* **Work to complete**
**A)** Copy out the stretch of the rotating ball-and-rope thread from "A 0.700 kg ball" through "of the ball?".
**B)** Extend the forum thread about the ball swinging on a rope around a pole, picking up after its last sentence.

[Opening Document section section]

A 0.700 kg ball is on the end of a rope that is 3.50 m in length. The ball and rope are attached to a pole and the entire apparatus, including the pole, rotates about the pole's symmetry axis. The rope makes an angle of 70.0° down to the right. What is the tangential speed of the ball?
____m/s
2007-10-02 20:31:48 · 1 answers · asked by Anonymous in Science & Mathematics ➔ Physics
EDITED: see corrected result
The speed must be such that the centrifugal force (acting radially outward, i.e. horizontally) creates a vertical component equal to the force of gravity (weight) of the ball.

[Closing Document section section]
[Opening Input data section]

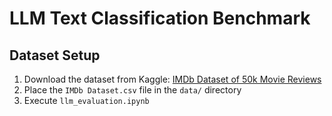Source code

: # LLM Text Classification Benchmark

## Dataset Setup
1.  Download the dataset from Kaggle: [IMDb Dataset of 50k Movie Reviews](https://www.kaggle.com/datasets/lakshmi25npathi/imdb-dataset-of-50k-movie-reviews)
2.  Place the `IMDb Dataset.csv` file in the `data/` directory
3.  Execute `llm_evaluation.ipynb`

[Closing Input data section]

* **Answers to the exercise**
**A)**
A 0.700 kg ball is on the end of a rope that is 3.50 m in length. The ball and rope are attached to a pole and the entire apparatus, including the pole, rotates about the pole's symmetry axis. The rope makes an angle of 70.0° down to the right. What is the tangential speed of the ball?

**B)**
Centrifugal force = Fc = m*v^2/r, where v is the tangential velocity and r the (horizontal) radius of motion. Here, r = L*sinø, where L = rope length and ø is the angle of the rope with the pole. The centrifugal force creates a tension in the rope of T = Fc/sinø, which in turn produces a vertical component of Fv = T*cosø. Combining these,
Fv = Fc*cosø/sinø = (m*v^2/r)*cosø/sinø = (m*v^2*cosø*sinø)/(L*sinø) = (m*v^2*cosø)/(L*sin^2ø)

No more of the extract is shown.